Safety and Adverse Events
Safety data showed that serious adverse events (SAEs) occurred in both groups (36 events across 17 participants in the SPS group and 16 in the TAU group). Crucially, none of these events were judged to be related to the study procedures. Two deaths occurred in the SPS group during the follow-up period, but neither was linked to the intervention itself.
Expert Commentary and Clinical Implications
The findings from the SPS trial challenge the current trend toward ‘low-intensity’ or ‘brief’ interventions for personality disorders. While brief interventions are often proposed as a pragmatic solution to long waiting lists, these data suggest they may be ineffective for the primary goal of improving social functioning. Personality disorders, by definition, involve deeply ingrained patterns of behavior that are often rooted in early developmental trauma. It is perhaps unsurprising that a 10-session intervention, even one derived from DBT and MBT, is insufficient to produce lasting change in complex social outcomes.
The ‘Dosage’ Argument
Clinicians and researchers have long debated the ‘dose-response’ relationship in psychotherapy for PD. This study reinforces the view that there is a minimum threshold of therapeutic intensity and duration required to achieve clinical stability and functional improvement.
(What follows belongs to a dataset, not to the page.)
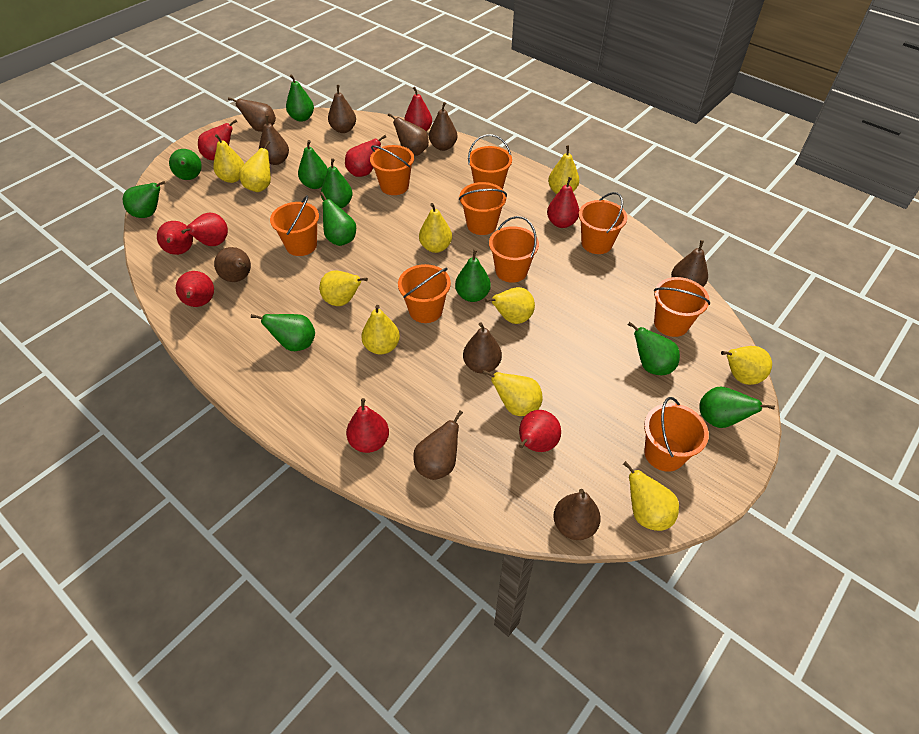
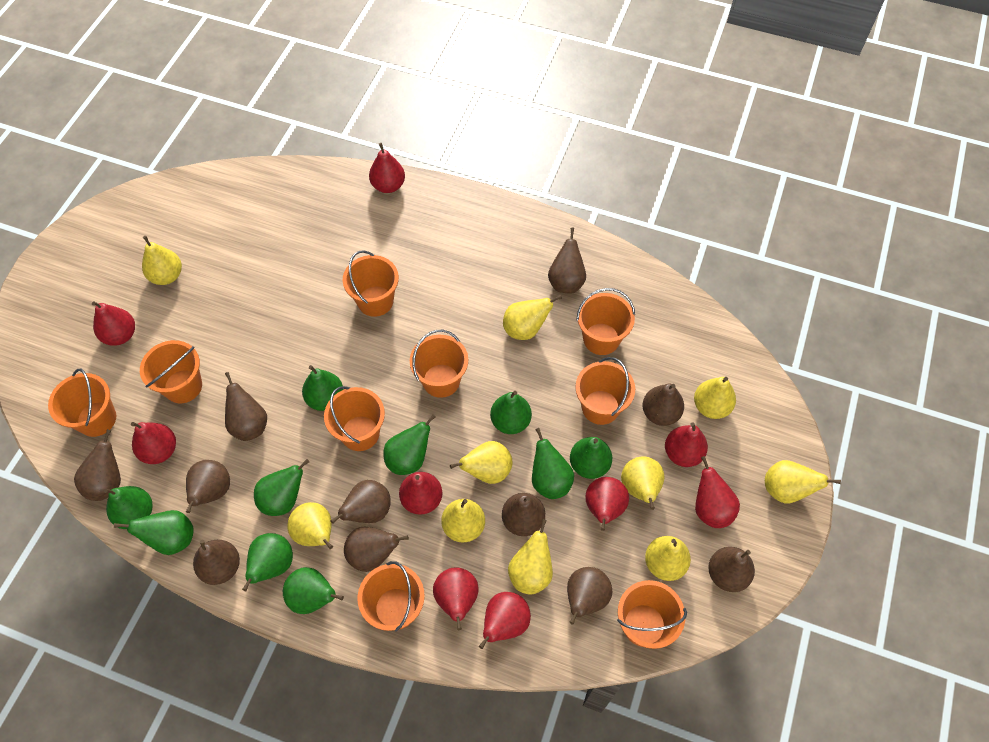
brown pear: 10 -> 11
The lack of effect in the SPS trial should prompt a re-evaluation of how resources are allocated in community mental health teams.
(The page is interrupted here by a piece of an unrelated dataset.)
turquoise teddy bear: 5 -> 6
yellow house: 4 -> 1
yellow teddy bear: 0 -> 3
Generalizability and Limitations
One potential limitation of the study is the use of the SAPAS tool for ‘probable’ PD, which may capture a heterogeneous group of patients. However, the use of the Structured Clinical Interview for Axis II (SCID-II) for borderline personality disorder and the International Trauma Questionnaire for complex PTSD in the baseline assessment added diagnostic depth. The multicentre nature of the trial and the high follow-up rate lend significant weight to the findings.
Conclusion: Shifting the Focus to Longitudinal Care
The SPS trial provides high-quality evidence that brief, 10-session psychological interventions do not improve social functioning for people with probable personality disorder over a 12-month period. For health policy experts and clinicians, the message is clear: there are no shortcuts to treating personality pathology. These data highlight the urgent need to improve access to longer-term, evidence-based psychological treatment programs. Rather than investing in brief ‘stop-gap’ measures, mental health services should focus on providing the sustained, intensive care that this patient population requires to achieve meaningful recovery.
Funding and Clinical Registration
This study was funded by the National Institute for Health and Care Research (NIHR). The trial was prospectively registered under ISRCTN13918289.
References
1. Crawford MJ, et al. Brief individual psychological intervention for people with probable personality disorder: a multicentre, researcher-masked, randomised, controlled superiority trial in England. Lancet Psychiatry. 2026 Mar;13(3):200-212.
2. Bateman AW, Fonagy P. Randomized controlled trial of outpatient mentalization-based treatment versus structured clinical management for borderline personality disorder. Am J Psychiatry. 2009;166(12):1355-1364.
3. National Institute for Health and Care Excellence (NICE). Borderline personality disorder: recognition and management (CG78). 2009.